**TEXT SECTION**
CS111: Lecture 10

File system performance

Notes for February 13, 2013
By: Gabriel Lopez and Jose Rodriguez

Go to:

Thinking about performance
How long does it take?
General strategies to improve file system performance
Latency, throughput, and utilization

File System

What do we want in a file system?

persistent storage
organization
fast (or easy) to find stuff (if you know where it is)
lots of space
security
reliability
PERFORMANCE matters!

Let's think about performance:

History of hard disk performance:

We can see that hard disk performance improves slowly over time. However, this is not entirely a fair comparison because we are now getting more data per revolution than we were back then. But it's still a physical limitation that affects the file system.

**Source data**
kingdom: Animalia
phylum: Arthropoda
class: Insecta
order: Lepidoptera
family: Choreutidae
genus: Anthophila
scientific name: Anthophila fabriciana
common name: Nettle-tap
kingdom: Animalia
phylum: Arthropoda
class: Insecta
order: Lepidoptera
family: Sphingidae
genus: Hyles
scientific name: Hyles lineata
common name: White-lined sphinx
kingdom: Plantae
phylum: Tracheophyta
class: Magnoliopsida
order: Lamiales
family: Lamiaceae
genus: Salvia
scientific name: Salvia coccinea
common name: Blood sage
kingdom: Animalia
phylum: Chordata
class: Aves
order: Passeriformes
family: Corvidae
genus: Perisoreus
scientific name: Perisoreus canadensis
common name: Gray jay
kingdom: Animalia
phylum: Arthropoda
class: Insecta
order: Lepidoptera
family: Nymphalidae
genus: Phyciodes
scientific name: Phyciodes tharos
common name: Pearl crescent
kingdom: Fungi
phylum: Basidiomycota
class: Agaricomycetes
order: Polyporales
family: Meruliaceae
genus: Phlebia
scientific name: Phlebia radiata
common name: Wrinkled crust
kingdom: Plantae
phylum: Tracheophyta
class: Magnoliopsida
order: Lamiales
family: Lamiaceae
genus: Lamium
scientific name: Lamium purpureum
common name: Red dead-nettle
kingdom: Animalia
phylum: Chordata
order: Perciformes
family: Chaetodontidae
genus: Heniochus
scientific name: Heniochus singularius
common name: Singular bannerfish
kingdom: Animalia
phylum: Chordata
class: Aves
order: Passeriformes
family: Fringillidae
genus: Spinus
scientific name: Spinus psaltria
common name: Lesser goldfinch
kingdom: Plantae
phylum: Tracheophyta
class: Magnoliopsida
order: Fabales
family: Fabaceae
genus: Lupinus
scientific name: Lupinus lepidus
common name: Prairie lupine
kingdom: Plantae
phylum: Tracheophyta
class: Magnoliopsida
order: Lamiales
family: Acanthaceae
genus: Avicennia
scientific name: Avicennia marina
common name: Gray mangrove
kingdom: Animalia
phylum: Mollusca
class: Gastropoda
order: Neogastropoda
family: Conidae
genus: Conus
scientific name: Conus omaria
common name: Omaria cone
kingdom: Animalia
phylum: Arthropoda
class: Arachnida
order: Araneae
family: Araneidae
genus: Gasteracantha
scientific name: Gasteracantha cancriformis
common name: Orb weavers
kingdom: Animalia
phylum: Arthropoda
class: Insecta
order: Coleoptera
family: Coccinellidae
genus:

**TASK REQUIREMENTS**
**A)** According to the file system performance notes, why is the comparison of hard disk performance over time not entirely fair?
**B)** Continue the lecture notes on file system performance after their final sentence.

**RESPONSES FOR EACH TASK**
**A)** We are now getting more data per revolution than we were back then.

**B)**
Design of a file system:

To read data from a random cylinder:

accelerate arms in the right direction
decelerate once you're about half way where you want to go
settle on the proper track
wait for data to rotate under heads

Data is read by the heads and goes into the disk buffer. From there, it could be copied to the CPU and RAM.

How long does it take?

Typical Seagate Barracuda LP 2
    300 Mb/s external transfer (burst) rate (how much data can you get out of the disk buffer per second to the bus)
*  90 Mb/s internal transfer (sustained) rate (for large transfers the limiting factor is how fast the disk's internal mechanism can operate)
    32 MB cache
*  5.5 ms avg. latancy (assuming you're read head is already in the right cylinder, how long it'll take for the sector to get under the head)
*  10 ms avg. seek time (the amount of time it takes from one cylinder to another random cylinder)
    5900 rpm spindle speed = 98.33 Hz
    50,000 contact start/stops (number of times you can turn off and turn on before it burns out)
    10^-14 nonrecoverable read errors/bit
    0.32% AFR annualized failure rate
    6.8 Watts average operation power
    5.5 Watts idle power
    70G operating shock
    300G nonoperating
    2.5 bels acoustic (idle noise)
    2.6 bels acoustic (operating noise)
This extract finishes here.